**Records**:
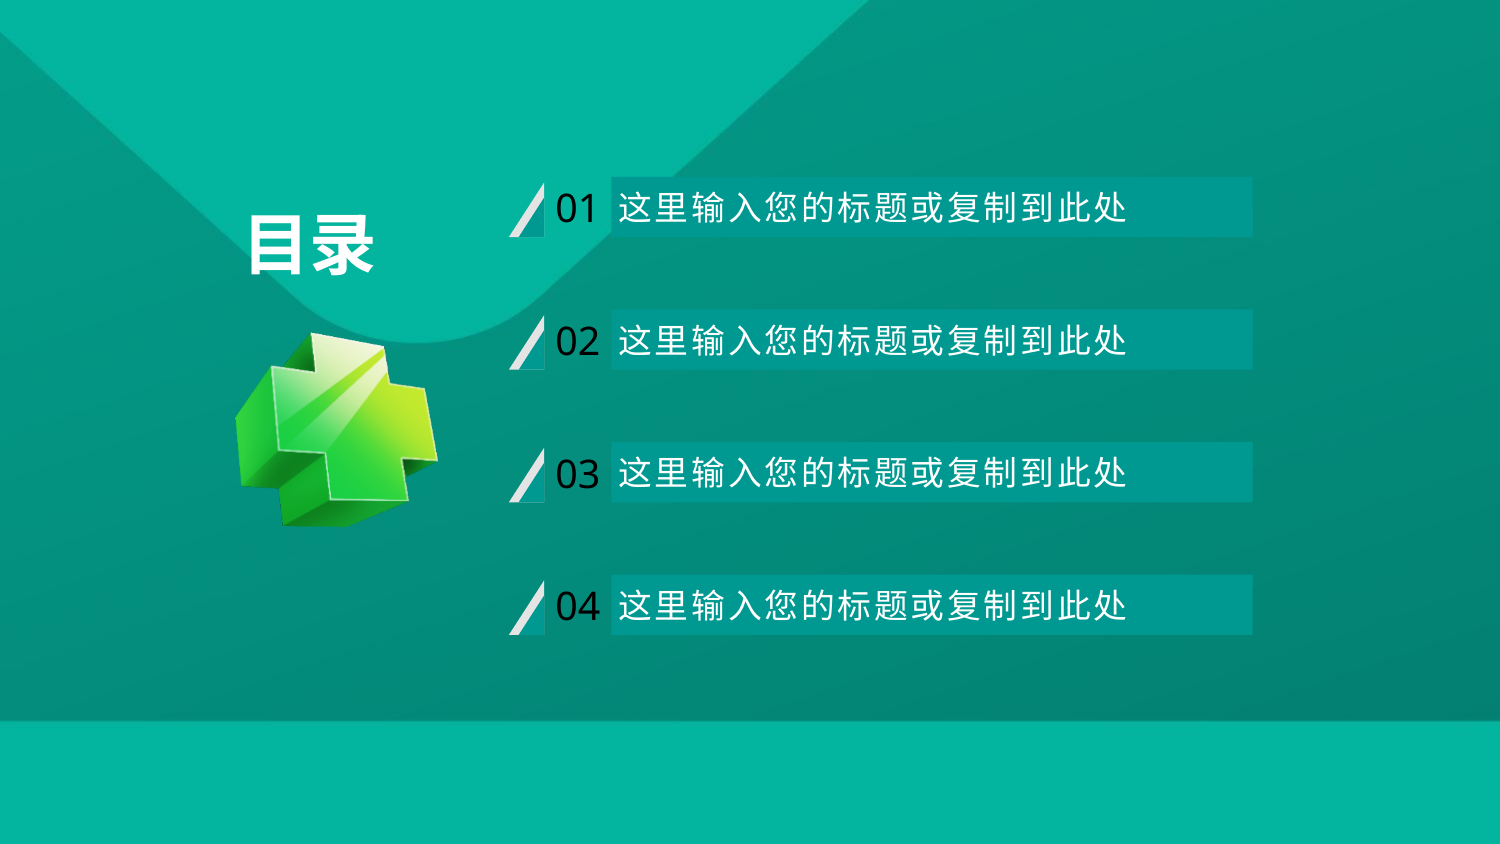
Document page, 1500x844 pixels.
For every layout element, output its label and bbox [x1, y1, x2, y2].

text_box [508, 574, 1253, 635]
text_box [508, 176, 1253, 238]
text_box [508, 441, 1253, 503]
picture [0, 0, 1500, 844]
text_box [508, 309, 1253, 370]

**Directions**: The result should be a verbatim copy of the data, free of pictures.

**Result of this exercise**:
Document page, 1500x844 pixels.
For every layout element, output its label and bbox [x1, y1, x2, y2].

text_box [508, 574, 1253, 635]
text_box [508, 176, 1253, 238]
text_box [508, 441, 1253, 503]
picture [0, 0, 1500, 844]
text_box [508, 309, 1253, 370]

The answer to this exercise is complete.